Me apoyé en la pared con la caja, tratando de recuperar dignidad (si es que me quedaba algo).
—Aurora, eres una profesional, repite conmigo: PR-O-FE-SI-O-NAL —me dije—. No una fangirl de TikTok.
Me reí bajito, porque la escena había sido ridícula y aun así…no pude evitar pensar: Guapo, sí, frío como congelador industrial… también, pero nadie hace tanta labor social si no tiene un buen corazón escondido por ahí, ¿no?
Claro, ese “corazón” probablemente está guardado con contraseña, alarma y seguridad de banco suizo…pero me gusta creer que existe.
Lo que jamás imaginé es que ese hombre al que admiraba desde lejos, con quien acababa de chocar como una torpe ardilla con uniforme…volvería a cruzarse en mi vida.
Y esta vez, no sería un simple “permiso, señor”.
Esta vez, yo sería sus ojos....
------------------
—No te preocupes, campeón, este súper vendaje tiene poderes mágicos —le dije al niño de seis años que lloraba como si le hubieran amputado la pierna, cuando solo tenía un raspón en la rodilla por jugar fútbol en el pasillo de su casa.
Hice lo que siempre hago con los niños:
curita + chiste + sticker de dinosaurio = casi medicina NASA.
—¿Magia? ¿De verdad? —preguntó él, ojos redondos y mocoso nivel 3.
—Comprobado científicamente por mí misma —susurré, mirando a los lados como si fuera secreto de estado—. Pero shhh… si lo cuentas, pierde el efecto.
Funcionó. Sonrió, secó lágrimas y hasta me regaló un “gracias, enfermera pelirroja”.
Mientras el niño se iba saltando como si nunca hubiera llorado, escuché detrás de mí:
—Eres la única enfermera que cura con chistes, curitas y magia reciclada. ¿Me puedes aplicar una dosis triple?

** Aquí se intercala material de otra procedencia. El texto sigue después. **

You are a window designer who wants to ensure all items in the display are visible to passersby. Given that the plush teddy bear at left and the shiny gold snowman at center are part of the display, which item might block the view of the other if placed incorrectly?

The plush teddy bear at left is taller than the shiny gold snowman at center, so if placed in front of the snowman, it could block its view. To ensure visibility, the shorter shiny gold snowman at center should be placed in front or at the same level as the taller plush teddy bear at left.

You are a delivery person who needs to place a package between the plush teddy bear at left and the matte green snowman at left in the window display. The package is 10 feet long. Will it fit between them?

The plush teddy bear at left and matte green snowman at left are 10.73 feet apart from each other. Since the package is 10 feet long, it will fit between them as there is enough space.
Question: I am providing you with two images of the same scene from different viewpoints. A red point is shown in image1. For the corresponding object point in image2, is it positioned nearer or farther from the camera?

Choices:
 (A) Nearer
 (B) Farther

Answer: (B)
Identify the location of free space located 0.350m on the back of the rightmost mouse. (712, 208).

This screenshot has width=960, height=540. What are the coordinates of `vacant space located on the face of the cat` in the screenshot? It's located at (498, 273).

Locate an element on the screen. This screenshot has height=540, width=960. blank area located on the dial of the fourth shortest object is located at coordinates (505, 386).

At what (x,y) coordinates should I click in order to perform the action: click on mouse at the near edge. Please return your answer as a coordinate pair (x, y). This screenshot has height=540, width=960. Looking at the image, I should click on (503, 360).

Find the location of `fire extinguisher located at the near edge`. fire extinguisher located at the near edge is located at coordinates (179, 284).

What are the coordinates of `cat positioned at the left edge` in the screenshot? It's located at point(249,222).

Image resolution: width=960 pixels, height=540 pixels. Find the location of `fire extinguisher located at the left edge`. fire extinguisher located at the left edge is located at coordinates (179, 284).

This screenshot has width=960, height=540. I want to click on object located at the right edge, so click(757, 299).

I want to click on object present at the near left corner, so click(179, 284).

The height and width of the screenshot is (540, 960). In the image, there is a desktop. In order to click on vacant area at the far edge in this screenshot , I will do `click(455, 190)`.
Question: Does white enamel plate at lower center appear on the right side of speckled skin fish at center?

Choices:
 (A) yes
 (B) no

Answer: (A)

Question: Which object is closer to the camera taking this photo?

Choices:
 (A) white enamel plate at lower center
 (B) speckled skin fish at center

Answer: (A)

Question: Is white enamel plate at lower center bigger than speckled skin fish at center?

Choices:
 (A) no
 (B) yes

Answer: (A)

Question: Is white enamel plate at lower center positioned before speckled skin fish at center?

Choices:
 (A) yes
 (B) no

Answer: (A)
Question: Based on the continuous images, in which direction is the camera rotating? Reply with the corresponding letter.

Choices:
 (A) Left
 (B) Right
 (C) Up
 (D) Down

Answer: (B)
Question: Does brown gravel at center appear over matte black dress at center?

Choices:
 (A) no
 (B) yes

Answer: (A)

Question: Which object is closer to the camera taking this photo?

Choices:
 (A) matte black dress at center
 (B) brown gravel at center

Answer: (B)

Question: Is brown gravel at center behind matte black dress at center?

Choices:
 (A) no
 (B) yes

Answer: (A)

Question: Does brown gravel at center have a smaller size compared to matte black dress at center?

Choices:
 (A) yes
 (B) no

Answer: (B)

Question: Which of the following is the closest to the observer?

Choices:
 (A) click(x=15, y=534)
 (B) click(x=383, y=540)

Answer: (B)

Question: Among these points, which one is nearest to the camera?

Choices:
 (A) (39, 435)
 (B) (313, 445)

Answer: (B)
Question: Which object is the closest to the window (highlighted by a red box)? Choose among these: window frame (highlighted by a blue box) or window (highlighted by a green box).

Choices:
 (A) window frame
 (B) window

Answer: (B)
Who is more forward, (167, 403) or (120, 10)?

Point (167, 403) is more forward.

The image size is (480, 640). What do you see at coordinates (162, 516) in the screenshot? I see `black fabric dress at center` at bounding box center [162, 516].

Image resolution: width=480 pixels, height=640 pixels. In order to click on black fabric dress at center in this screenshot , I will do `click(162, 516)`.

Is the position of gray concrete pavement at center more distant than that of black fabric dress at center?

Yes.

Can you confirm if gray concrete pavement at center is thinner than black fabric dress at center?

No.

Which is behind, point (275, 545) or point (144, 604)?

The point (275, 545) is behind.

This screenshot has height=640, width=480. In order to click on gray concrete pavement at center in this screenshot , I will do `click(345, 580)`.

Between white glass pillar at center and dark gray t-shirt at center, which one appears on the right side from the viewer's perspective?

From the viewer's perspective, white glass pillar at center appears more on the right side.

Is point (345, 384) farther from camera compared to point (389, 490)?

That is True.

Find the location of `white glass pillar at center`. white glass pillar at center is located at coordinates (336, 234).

Sonreí, esa voz la reconocería incluso con tapabocas, casco y antifaz: Fiorella, mi mejor amiga, estudiante de medicina, futura pediatra y especialista en dramatizar como si viviera en una telenovela turca, nos conocimos en la universidad y ahora hacemos nuestras practicas juntas en el hospital.
—Fiorella, pensé que estabas en prácticas en urgencias —dije dándole un abrazo.
Ella, alta, rubia, con ojos expresivos y pelo liso perfecto —yo digo que su cabello tiene pacto con el diablo— me miró con media sonrisa traviesa.
—Me escapé diez minutos, necesitaba ver tu cara de “soy pobre pero optimista”, me sube el ánimo —bromeó.
—Es mi marca personal —contesté sacando pecho—. Como Chanel, pero versión barrio humilde.
Fiorella rodó los ojos y me dio un codazo.
—A propósito, te vi hace rato casi chocando con él.
Mi respiración hizo pausa dramática número 1.
—¿Con quién? —pregunté, fingiendo inocencia nivel actriz de colegio.
—Aurora, por favor, no te hagas la santa con Alessandro Falconi.
El dueño del hospital, el dios griego con cuenta bancaria y ego del tamaño de Europa.
—Oh… eso —dije, sintiendo mis pecas querer esconderse—. Sí, tuvimos un pequeño encontronazo, literalmente, casi lo atropello con una caja.
—¿Y te habló? ¿Te miró? ¿Te sonrió? ¿Te propuso matrimonio? ¡Dame detalles! —pedía como perrito con croquetas.
—Me… dijo “ten más cuidado”. —Hice una imitación exagerada en tono frío—. Nivel iceberg.
Fiorella se tapó la boca, muriéndose de risa.
—Aurora, amiga del alma, escucha: Alessandro no sonríe, él aprueba o desaprueba, es su idioma oficial y no te ilusiones, es guapo, sí… pero también es un playboy certificado.
—No creo que alguien que dona para becas y construye hospitales sea tan superficial —respondí, defendiendo a mi héroe idealizado.
Fiorella levantó una ceja, modo “te voy a desilusionar por tu bien”.